#### Instrucciones:
1. Responde con datos del texto sobre los gemistá:
(a) ¿Qué verduras de temporada nombra el primer párrafo?
(b) ¿Qué significa la palabra griega gemistá?
(c) ¿Con qué se rellenan las verduras según el segundo párrafo?
2. Escribe la siguiente parte del texto sobre los gemistá, a partir de su última frase.

#### Bloque de texto:
==========
Con la llegada de las altas temperaturas, las recetas elaboradas con verduras de temporada cobran protagonismo. Tomates, pimientos, calabacines o berenjenas ofrecen sabores intensos y texturas ideales para preparar platos ligeros y llenos de color durante el verano. Al mismo tiempo, el aumento del calor hace que busquemos alternativas que permitan cocinar recetas más sencillas.

Una de las recetas más populares de la cocina mediterránea son los gemistá, un plato tradicional griego cuyo significado es 'rellenos'. Este plato consiste en vaciar distintas verduras, normalmente tomates y pimientos, para rellenarlas con arroz aromatizado con hierbas frescas, especias y, en ocasiones, frutos secos como piñones o pasas. Dependiendo de la región, también existen versiones con carne picada, aunque la preparación clásica es vegetariana.
==========
Registros de una fuente de datos:
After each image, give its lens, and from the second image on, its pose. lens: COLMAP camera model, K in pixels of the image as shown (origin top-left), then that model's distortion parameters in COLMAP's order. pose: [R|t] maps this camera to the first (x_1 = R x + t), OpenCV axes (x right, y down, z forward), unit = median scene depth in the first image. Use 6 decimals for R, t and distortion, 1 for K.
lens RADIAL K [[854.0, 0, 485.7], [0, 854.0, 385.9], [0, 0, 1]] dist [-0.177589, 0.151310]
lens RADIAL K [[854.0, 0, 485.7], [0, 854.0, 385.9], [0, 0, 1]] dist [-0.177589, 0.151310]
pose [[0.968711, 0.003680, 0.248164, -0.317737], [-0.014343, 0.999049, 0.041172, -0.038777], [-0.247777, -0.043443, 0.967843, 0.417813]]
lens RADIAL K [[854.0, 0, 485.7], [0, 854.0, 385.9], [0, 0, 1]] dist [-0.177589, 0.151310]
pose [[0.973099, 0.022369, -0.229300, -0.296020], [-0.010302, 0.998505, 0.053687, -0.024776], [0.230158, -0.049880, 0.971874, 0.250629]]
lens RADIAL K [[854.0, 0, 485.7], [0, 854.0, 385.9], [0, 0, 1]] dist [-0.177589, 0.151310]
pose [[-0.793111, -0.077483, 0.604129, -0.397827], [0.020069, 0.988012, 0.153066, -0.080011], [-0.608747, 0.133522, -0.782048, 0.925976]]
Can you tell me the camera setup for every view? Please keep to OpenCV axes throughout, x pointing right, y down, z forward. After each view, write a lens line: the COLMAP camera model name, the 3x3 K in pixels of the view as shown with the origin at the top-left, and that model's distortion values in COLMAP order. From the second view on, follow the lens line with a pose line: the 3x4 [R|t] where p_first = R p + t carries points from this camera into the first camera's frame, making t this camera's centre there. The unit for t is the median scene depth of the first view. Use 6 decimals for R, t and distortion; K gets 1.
==========
#### Respuestas escritas:
1.
(a) Tomates, pimientos, calabacines o berenjenas.
(b) Significa 'rellenos'.
(c) Con arroz aromatizado con hierbas frescas, especias y, en ocasiones, frutos secos como piñones o pasas.

2.
El origen de las verduras rellenas se remonta a la Antigua Grecia, cuando existía la costumbre de rellenar hortalizas, hojas e incluso frutos con frutos secos, quesos y hierbas aromáticas, una técnica que después se extendió y perfeccionó bajo la influencia del Imperio otomano, que popularizó el uso del arroz, las especias y, en algunas versiones, la carne picada como relleno.